More money, more problem$

Caden+Johnson

Caden Johnson

Caden Johnson, Staff Reporter

I’m about to start making so much more money, I’m going to buy so much stuff. I think I might buy a house boat.

Prop 206 plans to raise Arizona’s minimum wage from the current $8.05 to $12 per hour over the course of several years. It sounds awesome. People that work minimum wage jobs will earn more money for the same amount of work, so they will be able to better support their families, right?

Wrong.

It is easy to assume that this prop will be a good thing, but we need to look deeper into this.

Let’s look at the effect this will have on businesses. Because the minimum wage has risen, the business owners are going to have to pay their employees more. Did the wages rise for the bosses? No. Therefore, the bosses are going to have to come up with extra money to pay their employees with.

So what are they going to do? I can tell you now that most business executives are not going to take much money out of their own salary. They are going to cut working hours and/or jack up the prices of their products.

But no big deal right? Everything has just raised in cost to shift to the new minimum wage standard so it is the same! Wrong again. Here are two reasons why: some people will not be able to afford what they once could and all the money that people have saved up over the years will decrease in value.

Because your wage has risen by about 50 percent, congratulations! You have have been moved to a higher income tax bracket!
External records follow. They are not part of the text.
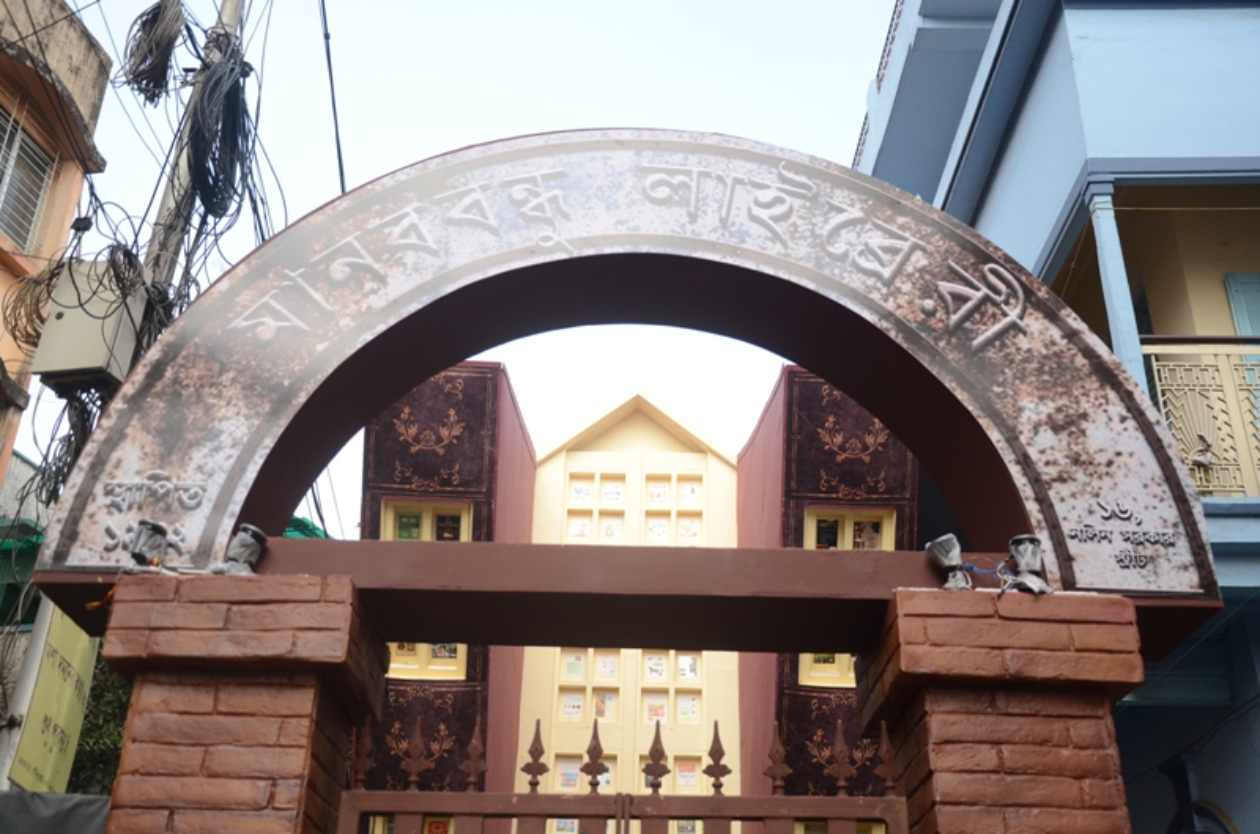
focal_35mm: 38
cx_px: 630
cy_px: 417
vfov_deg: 35.3
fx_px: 1310
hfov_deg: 51.4
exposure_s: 1/800
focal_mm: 25
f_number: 4
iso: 500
Now, instead of paying the original percent of your income, you are paying an even higher percent of your money. Suddenly, you do not have the equivalent amount of savings as before.

And don’t think the tax brackets will change accordingly either; this is on the federal scale, so they are not going to change the whole system just because Arizona changed.
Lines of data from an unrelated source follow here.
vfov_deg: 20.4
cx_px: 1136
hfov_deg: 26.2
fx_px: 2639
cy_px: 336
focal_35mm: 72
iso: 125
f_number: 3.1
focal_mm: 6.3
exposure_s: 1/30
What about the middle and upper class people that are doing just fine and have saved up money over the years? They get hurt too. All that saved money will remain the same, even though inflation has blown up all around it. In turn, the money that was once worth so much is now worth considerably less.

Not one part of the system will be benefitted. The lower class loses their precious working hours, the middle class loses value in their savings, the upper class loses money having to pay their employees more, and everyone pays a higher percentage of taxes to the government.

There is only one winner here: the federal government.